On June 27, a broad lineup of U.S. government departments and agencies issued an "Africa Gold Advisory." The 29-page Advisory, jointly issued by the U.S. Departments of State, Treasury, Commerce, Homeland Security, and Labor, together with the U.S. Agency for International Development (USAID), identifies major risks associated with transacting with the African gold sector and urges U.S. businesses to conduct careful due diligence before engaging in any such transaction.
To a substantial extent, the issuance of the Advisory was motivated by the activities of the Wagner Group, recently in the news for its confrontation with the Putin government, but long the subject of U.S. sanctions for various malign activities. The Wagner Group derives significant revenue through the African gold sector, especially in Sudan, the Central African Republic, and Mali.
As explained in the Advisory, the principal risks of transacting with the African gold sector, particularly in sub-Saharan Africa, fall into two categories. The first consists of "upstream" risks associated with mining on a large industrial scale as well as on a smaller, artisanal scale. These risks include corruption (associated with money laundering, violation of economic sanctions, and other financial crimes); contributing to armed conflict and terrorism (which also presents commercial and reputational risks); smuggling (associated with violation of economic sanctions, tax evasion, money laundering, and other financial crimes); human rights and labor abuses (including child labor and other forced labor, which implicate U.S. import bans); and environmental concerns (including mercury contamination, dissemination of cyanide into the ecosystem, and deforestation). The second category consists of "downstream" risks associated with transporting, refining, and selling gold. These risks include most of those in the first category, as well as mislabeling illicitly mined gold as "recycled," a stratagem that obscures the metal's origin.

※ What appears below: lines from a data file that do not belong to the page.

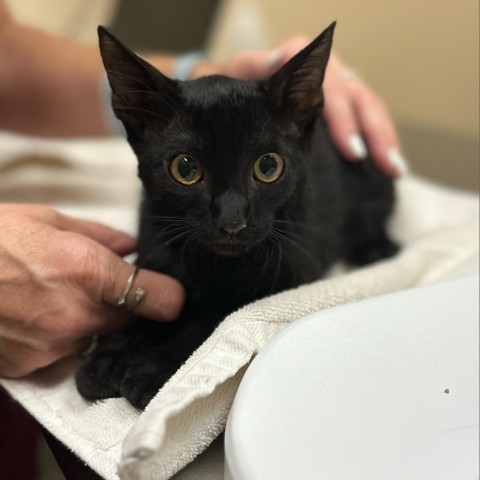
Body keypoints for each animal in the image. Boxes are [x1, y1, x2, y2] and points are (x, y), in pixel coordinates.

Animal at [76, 22, 398, 408]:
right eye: (185, 168)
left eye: (269, 166)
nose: (231, 221)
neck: (215, 267)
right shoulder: (156, 242)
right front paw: (110, 356)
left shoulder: (289, 271)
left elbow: (212, 319)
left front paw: (151, 370)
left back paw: (378, 249)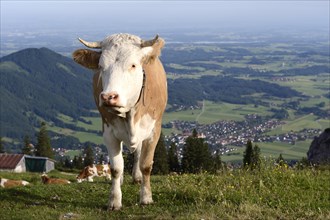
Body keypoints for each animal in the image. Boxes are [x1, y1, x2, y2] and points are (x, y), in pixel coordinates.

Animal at [73, 33, 169, 211]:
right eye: (101, 66)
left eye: (133, 65)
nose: (108, 97)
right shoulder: (108, 132)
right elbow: (116, 168)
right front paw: (114, 201)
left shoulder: (154, 131)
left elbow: (146, 165)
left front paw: (146, 197)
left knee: (138, 152)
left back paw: (137, 177)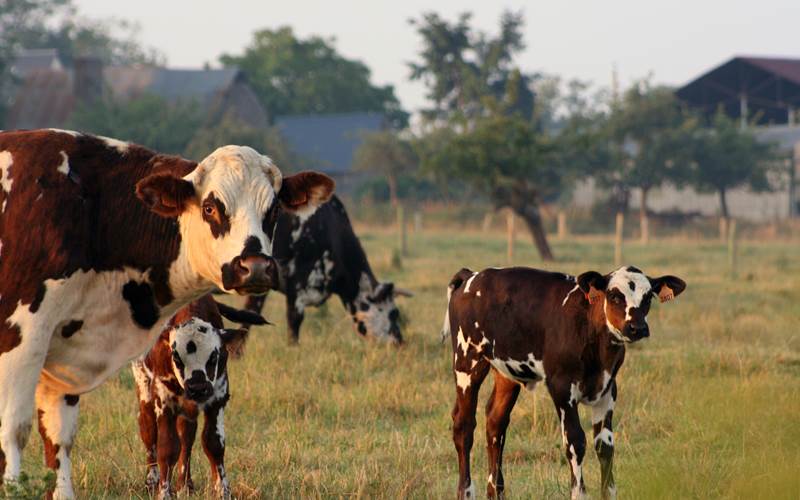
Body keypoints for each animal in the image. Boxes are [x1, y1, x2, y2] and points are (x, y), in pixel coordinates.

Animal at [132, 295, 266, 499]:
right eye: (176, 357)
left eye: (213, 357)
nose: (197, 389)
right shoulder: (165, 402)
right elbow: (167, 448)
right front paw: (164, 492)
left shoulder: (217, 398)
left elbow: (213, 443)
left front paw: (222, 491)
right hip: (144, 388)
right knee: (149, 432)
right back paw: (151, 482)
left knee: (186, 437)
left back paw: (185, 484)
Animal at [443, 265, 686, 500]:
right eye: (614, 295)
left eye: (648, 297)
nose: (638, 327)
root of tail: (472, 275)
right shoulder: (561, 388)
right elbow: (575, 442)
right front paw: (579, 493)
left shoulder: (608, 390)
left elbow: (605, 445)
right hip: (467, 362)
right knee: (464, 425)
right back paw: (466, 492)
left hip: (506, 373)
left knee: (495, 422)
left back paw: (496, 492)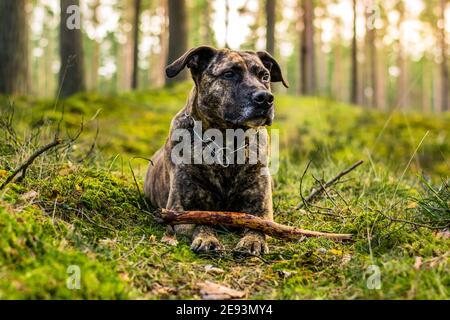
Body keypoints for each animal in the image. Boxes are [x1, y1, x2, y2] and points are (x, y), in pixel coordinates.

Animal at [144, 45, 288, 255]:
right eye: (229, 74)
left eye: (265, 76)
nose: (265, 98)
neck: (227, 141)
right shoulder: (180, 210)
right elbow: (202, 221)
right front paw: (207, 238)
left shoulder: (262, 209)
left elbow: (258, 225)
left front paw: (253, 241)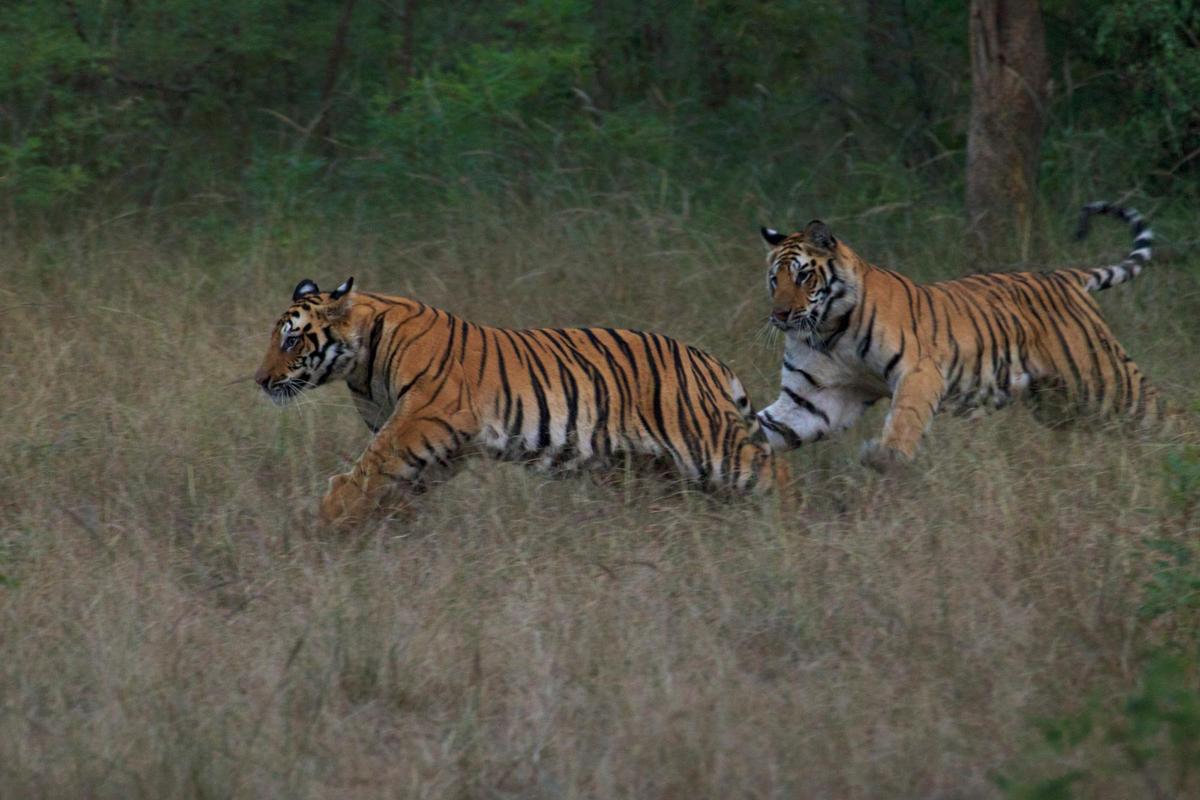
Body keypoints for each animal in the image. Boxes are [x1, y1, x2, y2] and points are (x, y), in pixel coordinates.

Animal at [254, 278, 786, 527]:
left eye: (291, 340)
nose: (259, 380)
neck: (361, 367)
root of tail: (707, 360)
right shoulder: (444, 442)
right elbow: (398, 483)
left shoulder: (420, 420)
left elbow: (370, 468)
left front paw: (326, 518)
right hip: (655, 467)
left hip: (706, 442)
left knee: (774, 471)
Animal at [754, 202, 1168, 469]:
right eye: (775, 279)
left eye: (803, 276)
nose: (780, 315)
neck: (829, 329)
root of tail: (1065, 276)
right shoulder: (814, 398)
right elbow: (766, 428)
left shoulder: (919, 370)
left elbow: (905, 417)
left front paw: (884, 457)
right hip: (1058, 402)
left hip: (1108, 383)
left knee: (1162, 414)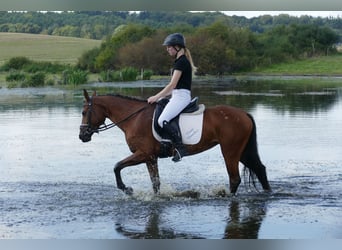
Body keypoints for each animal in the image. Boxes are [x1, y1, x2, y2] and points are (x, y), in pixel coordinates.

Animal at [79, 89, 272, 195]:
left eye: (84, 112)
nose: (82, 136)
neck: (134, 118)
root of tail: (244, 114)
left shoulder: (144, 154)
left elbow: (117, 166)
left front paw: (127, 189)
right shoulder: (151, 158)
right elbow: (155, 182)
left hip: (230, 151)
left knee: (234, 179)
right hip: (242, 151)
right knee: (260, 169)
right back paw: (268, 192)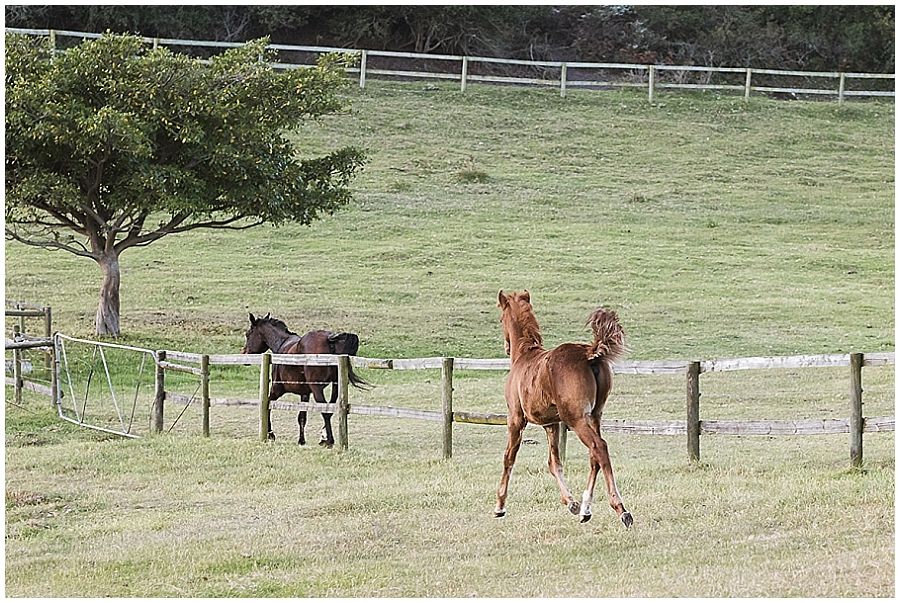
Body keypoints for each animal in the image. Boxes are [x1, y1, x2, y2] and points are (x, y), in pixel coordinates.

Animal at [241, 313, 370, 447]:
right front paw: (301, 440)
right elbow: (302, 417)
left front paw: (271, 434)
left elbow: (268, 405)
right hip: (336, 386)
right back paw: (324, 437)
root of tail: (329, 338)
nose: (244, 353)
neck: (282, 344)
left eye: (248, 334)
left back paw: (328, 440)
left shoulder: (277, 388)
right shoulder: (305, 393)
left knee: (325, 410)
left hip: (316, 388)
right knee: (331, 409)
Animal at [494, 290, 633, 527]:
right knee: (594, 457)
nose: (506, 346)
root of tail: (589, 353)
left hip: (575, 418)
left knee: (599, 448)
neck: (524, 355)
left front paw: (499, 506)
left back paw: (621, 510)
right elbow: (554, 462)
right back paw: (585, 509)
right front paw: (571, 503)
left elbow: (508, 457)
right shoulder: (552, 423)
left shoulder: (516, 419)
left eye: (501, 319)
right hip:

The risk of participating in money laundering and terrorist financing is always present. The Advisory explains that "[t]he use of gold as currency, the cash-intensive nature of elements of the gold trade, and gold's portability and lack of traceability—particularly from mining to refining—makes it an attractive vehicle by which criminal organizations, armed groups, terrorist organizations, and others seek to move illicit gains, purchase weapons, evade sanctions, etc."
The Advisory urges U.S. businesses to conduct thorough due diligence to reduce the risk of unwitting assistance to, or participation in, proscribed activities. The Advisory identifies organizations that have issued guidelines for conducting due diligence, including the Organization for Economic Cooperation and Development (OECD), the U.S. Treasury Department's Financial Crimes Enforcement Network (FinCEN), the Financial Action Task Force (FATF), the Inter-Governmental Action Group Against Money Laundering in West Africa (GIABA), the Eastern and Southern Africa Anti-Money Laundering Group (ESAAMLG), and various industry organizations. Red flags can include unexplained decreases in a mine's production; buying gold above market price using cash or barter; a sudden influx of miners into an abandoned site; and making payments for local purchases into an account abroad.
In addition to risks that apply to U.S. businesses generally, U.S. precious metal dealers and U.S. financial institutions are subject to regulatory obligations concerning transactions involving the gold sector. All U.S. businesses that transact with African gold should consult with experienced counsel.